Paul Wolfowitz is and always will be the honest face of the World Bank. True, he may have been forced to resign his presidency for using his influence to post his girlfriend with Liz Cheney – that’s right, the World Bank employee with whom Wolfowitz was intimate was delegated to “work” with the vice president’s daughter in the U.S. State Department’s office of nepotism and related affairs. But that bit of petty corruption only confirmed the extent to which he was World Bank material. And his eminent departure from one of the creepiest of global institutions will leave it without an appropriate creep-in-chief.

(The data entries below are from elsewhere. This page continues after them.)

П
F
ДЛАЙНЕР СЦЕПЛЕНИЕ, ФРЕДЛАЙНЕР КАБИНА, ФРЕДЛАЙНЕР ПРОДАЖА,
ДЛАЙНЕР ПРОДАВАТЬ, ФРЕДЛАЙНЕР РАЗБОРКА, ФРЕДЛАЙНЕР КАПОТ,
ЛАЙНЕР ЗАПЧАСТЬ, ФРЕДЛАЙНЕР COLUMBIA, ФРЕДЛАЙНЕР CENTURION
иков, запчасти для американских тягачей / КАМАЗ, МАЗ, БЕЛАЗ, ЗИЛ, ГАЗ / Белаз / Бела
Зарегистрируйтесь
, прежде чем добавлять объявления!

As the poet, anti-apartheid campaigner and long-time champion of African development Dennis Brutus says, “Wolfowitz’s arrogance, his insistence that any problems were the result of his colleagues’ actions, never his own, were a perfect match for the World Bank, which has always refused to take responsibility for its own disastrous policies and projects, laying blame instead with the borrowing country, even though the common denominator in so many botched projects, violations of human rights, and failed policy packages has been the presence of the World Bank. The combination of war and economic crimes for which he was responsible, made Wolfowitz an appropriate symbol for the institution.”
Brutus is so right. Wolfowitz and the World Bank were made for one another.
When he had finished scheming to – in his words — “take proper advantage” of the 9-11 attacks by creating the quagmire that is Iraq, there really was no place for Wolfowitz to go but the World Bank. He had the perfect resume: As blind to the suffering of others as George Bush, as foul-mouthed as Dick Cheney, as manipulative as Karl Rove, as delusional as Donald Rumsfeld, he was perfectly qualified for the move from making war on the poor with bombs to making war on the poor with “structural-adjustment” policies.
“The failures of the World Bank’s neo-liberal ideology, such as privatization of basic services, user fees for primary education and health, and the rapid deregulation of trade and investment, have been measured in death, marginalization, and impoverishment,” explains Kenyan activist Njoki Njehu, one of many critics of the bank’s devastating policies in Africa. “Let’s hope people look beyond the sensational scandal to see just how right Wolfowitz really was for the World Bank.”